Listing the white bears, one of the two largest species of bears, as threatened would force government agencies to ensure they take no action that jeopardizes the animal's existence.
That in turn could pressure the government to consider tougher measures to clean up the air because most scientists believe carbon dioxide emissions cause global warming.
"We are making this proposal because a scientific review of the species by the fish and wildlife service found that populations may be threatened by receding sea ice, which polar bears use as a platform for many activities essential to their life cycle, including hunting for their main prey, Arctic seals," Kempthorne said.
Activists praise decision
The action by the service, which had been sued by environmental groups, starts a period of public comment and scientific review before a final decision in 12 months over whether to list the polar bear as threatened.
The only wild polar bears in the United States live in Alaska.
"Global warming is the single biggest threat to polar bears' survival, and this will require the government to address the impacts on the polar bear," said Andrew Wetzler, a senior attorney with natural resources defence council, which sued the government to protect the bear.
Scientists have concluded that global warming is caused mainly by heat-trapping carbon dioxide emissions from power plants and motor vehicles.

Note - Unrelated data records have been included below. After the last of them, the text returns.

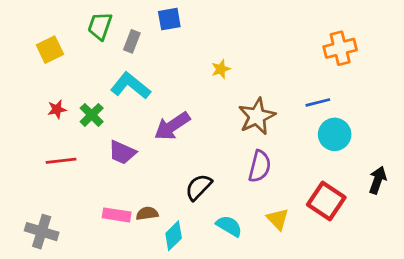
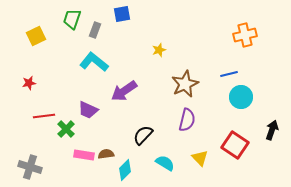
red star: (57, 109) -> (29, 83), moved
green cross: (92, 115) -> (66, 129), moved

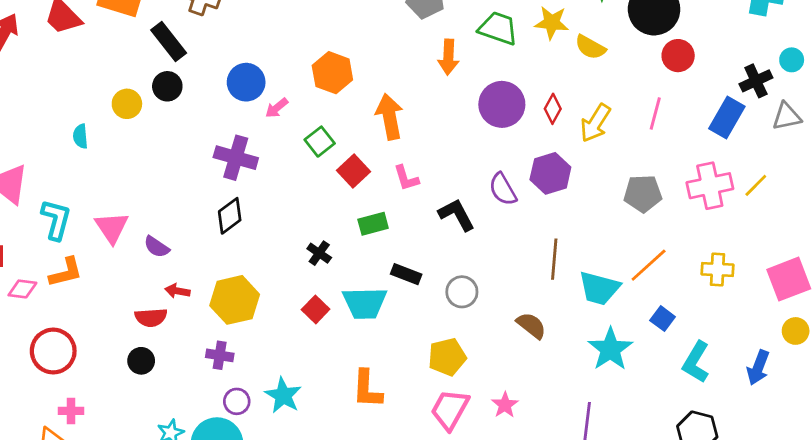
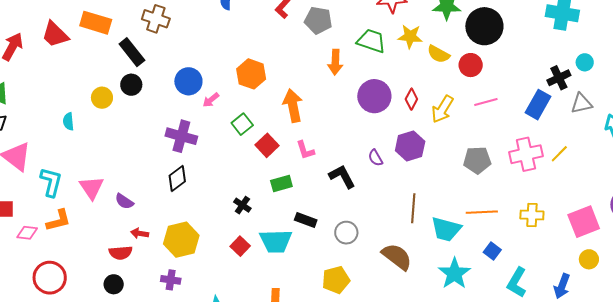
red circle: (678, 56) -> (471, 65), moved
pink line: (655, 114) -> (486, 102), turned 60
purple semicircle: (503, 189) -> (375, 158), size x0.7
orange line: (649, 265) -> (482, 212), turned 40
brown semicircle: (531, 325) -> (397, 257), size x1.4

The US is the largest producer of those pollutants worldwide.
A 'sea change' in government's approach
|US environmentalists say that global warming is melting Arctic ice [EPA] |
Environmental groups praised Wednesday's announcement and said it could mark a new direction for the Bush government.
"This is a victory for the polar bear, and all wildlife threatened by global warming," said Kassie Siegel of the center for biological diversity, which also sued the fish and wildlife service.
"This is the beginning of a sea change in the way this country addresses global warming. There is still time to save polar bears but we must reduce global warming pollution immediately."
There are 20,000 to 25,000 polar bears alive today.
A Canadian group of polar bears, one of the most widely studied, has seen a substantial decline in recent years, but officials said on Wednesday that the Alaskan polar bears had not suffered a statistically significant decline.